Krzysztof Surlit

Personal information
- Date of birth: 13 October 1955
- Place of birth: Zelów, Poland
- Date of death: 23 September 2007 (aged 51)
- Place of death: Szczecin, Poland
- Height: 1.80 m (5 ft 11 in)
- Position(s): Midfielder

Senior career*
- Years: Team / Apps / (Gls)
- 0000–1973: Włókniarz Zelów
- 1973–1975: Widzew Łódź
- 1975: Start Łódź
- 1975–1977: Zawisza Bydgoszcz
- 1977: Start Łódź
- 1977–1983: Widzew Łódź / 140 / (28)
- 1983–1984: Nîmes Olympique
- 1984–1985: USL Dunkerque / 25 / (2)
- 1985: Widzew Łódź / 11 / (2)
- 1986–1988: GKS Bełchatów
- 1990–1991: Oulun Työväen Palloilijat

= Krzysztof Surlit =

Polish footballer

Krzysztof Surlit (13 October 1955 – 23 September 2007) was a Polish footballer who played as a midfielder.

==Career==

Surlit was known for his free-kick ability, which were regarded as one of the best in Polish history.
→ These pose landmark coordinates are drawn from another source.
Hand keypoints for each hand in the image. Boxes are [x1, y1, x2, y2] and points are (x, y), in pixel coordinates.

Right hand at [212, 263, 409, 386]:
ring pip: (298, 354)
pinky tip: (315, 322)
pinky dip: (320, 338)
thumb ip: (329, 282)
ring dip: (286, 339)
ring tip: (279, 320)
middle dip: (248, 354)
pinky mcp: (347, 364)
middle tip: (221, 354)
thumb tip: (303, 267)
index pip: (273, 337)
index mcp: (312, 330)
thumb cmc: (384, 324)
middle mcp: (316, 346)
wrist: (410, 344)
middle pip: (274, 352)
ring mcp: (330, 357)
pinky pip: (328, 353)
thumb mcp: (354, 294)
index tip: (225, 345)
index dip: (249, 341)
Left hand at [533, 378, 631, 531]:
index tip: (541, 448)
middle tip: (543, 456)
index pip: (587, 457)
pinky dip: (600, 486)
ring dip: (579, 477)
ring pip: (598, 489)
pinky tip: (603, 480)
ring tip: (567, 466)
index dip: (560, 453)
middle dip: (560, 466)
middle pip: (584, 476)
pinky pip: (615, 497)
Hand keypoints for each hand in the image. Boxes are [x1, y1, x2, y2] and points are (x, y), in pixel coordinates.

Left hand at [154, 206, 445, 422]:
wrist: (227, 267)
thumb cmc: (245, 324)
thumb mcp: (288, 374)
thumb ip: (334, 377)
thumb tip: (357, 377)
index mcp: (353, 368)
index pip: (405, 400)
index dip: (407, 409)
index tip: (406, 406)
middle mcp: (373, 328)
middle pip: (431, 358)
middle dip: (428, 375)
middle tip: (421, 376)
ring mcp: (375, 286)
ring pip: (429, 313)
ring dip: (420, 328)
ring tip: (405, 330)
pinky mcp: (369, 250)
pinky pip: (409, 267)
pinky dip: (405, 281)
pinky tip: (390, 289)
During one match, he told the defensive wall, "You better step back, because I can hurt you" before deliberately hitting the wall which resulted in a goal. With Widzew, he helped eliminate Manchester United from the 1980–81 UEFA Cup with a free kick goal, and scored two goals against Juventus in 1982–83.

After retiring, Surlit became a coach in the Polish lower leagues, but was frustrated that they could not do what was obvious to him.